People often say they want to "go deep" at a church. Some come and go to Crosspointe for varying views and levels of satisfaction about what this even means.
Unfortunately, far too often, deep is thought to have a strictly academic connotation. People want to know more about the stuff of words and history and theology.
For your group time, entertain the very real likelihood that deep, to the one who hung it all on love, has to do with how much we pour ourselves into another, with or without full explained theology.

There is nothing deeper than the unity Christ wants to foster between any and every two human beings.

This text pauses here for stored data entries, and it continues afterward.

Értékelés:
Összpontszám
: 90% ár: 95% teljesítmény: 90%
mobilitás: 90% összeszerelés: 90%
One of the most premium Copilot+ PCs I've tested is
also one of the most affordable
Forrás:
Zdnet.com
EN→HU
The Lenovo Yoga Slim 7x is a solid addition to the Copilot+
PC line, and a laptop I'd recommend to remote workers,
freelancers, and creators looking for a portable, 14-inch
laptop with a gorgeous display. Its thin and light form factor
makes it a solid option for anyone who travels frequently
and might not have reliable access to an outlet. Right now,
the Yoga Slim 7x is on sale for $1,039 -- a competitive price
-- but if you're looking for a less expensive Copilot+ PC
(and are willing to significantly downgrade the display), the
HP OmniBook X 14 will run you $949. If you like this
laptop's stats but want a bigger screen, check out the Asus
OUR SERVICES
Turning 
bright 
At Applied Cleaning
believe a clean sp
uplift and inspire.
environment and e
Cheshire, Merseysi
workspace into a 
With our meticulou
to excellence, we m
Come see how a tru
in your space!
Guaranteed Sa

"Imagine discovering in your church bulletin an announcement of a six-week seminar on how to genuinely bless someone who is spitting on you." (November 3rd Tweet by Dallas Willard)


Thaw
  • What Thanksgiving plans do you have, and how does that affect our LifeGroup schedule?
  • What most impacted you from Sunday?
  • Do you plan to, or have you already, participated in the Election Day Communion event? Thoughts?

Read
  • Ephesians Chapter 2

Leader note: This is easy to undervalue if you don't consider that gentiles (the nations, the "others" for thousands of years for Jewish people) were to be completely avoided. Even to touch them was forbidden for those who wanted to stay ritually pure. This is NOT to say that there was an ongoing campaign to get rid of them or to do them harm. It is to say that there was a definite boundary between the two because their view of reality, and specifically God(s), were totally incompatible. Paul had upheld this boundary by profession as a Pharisee. Now, he seems to celebrate how reversed everything is in Christ.

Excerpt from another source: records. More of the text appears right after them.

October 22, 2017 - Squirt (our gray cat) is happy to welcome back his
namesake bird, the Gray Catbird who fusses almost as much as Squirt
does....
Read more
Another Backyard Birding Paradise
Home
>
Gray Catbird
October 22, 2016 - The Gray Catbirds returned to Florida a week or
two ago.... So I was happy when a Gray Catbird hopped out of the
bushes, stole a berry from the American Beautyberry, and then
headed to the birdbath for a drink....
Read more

  • In what ways do we undermine Christ's unifying work by making "Christianity" the point?
  • In what ways do we work against unity, intentionally or not, in the way we stand for ideas or defend beloved traditions?
  • In what ways do we pretend unity in things like spiritual matters, such as articulated in Ephesians 2 or in any church sermon, but in daily life undermine it with divisiveness?
Read
  • John 17:20-23
  • Galatians 5:13-15
  • Ephesians 4:6
  • Colossians 1:19-20
  • 2 Timothy 2:22-25
  • Thoughts?
  • Does our unity and love for each other and all, seem like a new idea or an old idea?
  • What is the value in the difference between trying to forge a connection with others, and coming to see a connection that is already there.
Leader note: reconciliation, among other words, assumes by definition that there was an original connection that is being "re" made. Help the group understand that Christ isn't asking us to make as much as identify unity!

Apply
  • How can you dial back competition and dominance in your life, replacing it with the often thankless, seemingly impossible task of being at one with others?
  • What in your life will oppose any efforts to be more at one with others?
Leader note: Be as specific as possible here. There are specific ways our thinking works against oneness and peace between us. Church creeds and doctrinal stances and entire denominations, prejudice, unexplored sexism, longstanding grudges, pride in ability to make snap judgments, devaluing people with less education, viewing different political views as bad or idiotic, habitual non-listening to certain perspectives, etc. All of these (and countless others) must be brought to the front of thought so that we can become aware of all the ways we fight unity in trade for something hierarchal.

Idea
  • Consider, as a group, emailing (or creating a list serve or a blog, etc.) each other daily ways that you have found some success in showing oneness with others, where you got hung up in the moment, and where it seemed impossible to be united with someone even in hindsight. If they will truly "know we are Christians by our love", then that love- that creative fight for unity with all people as much as is possible- is something worth working on throughout the week. If your group does this, please share the results.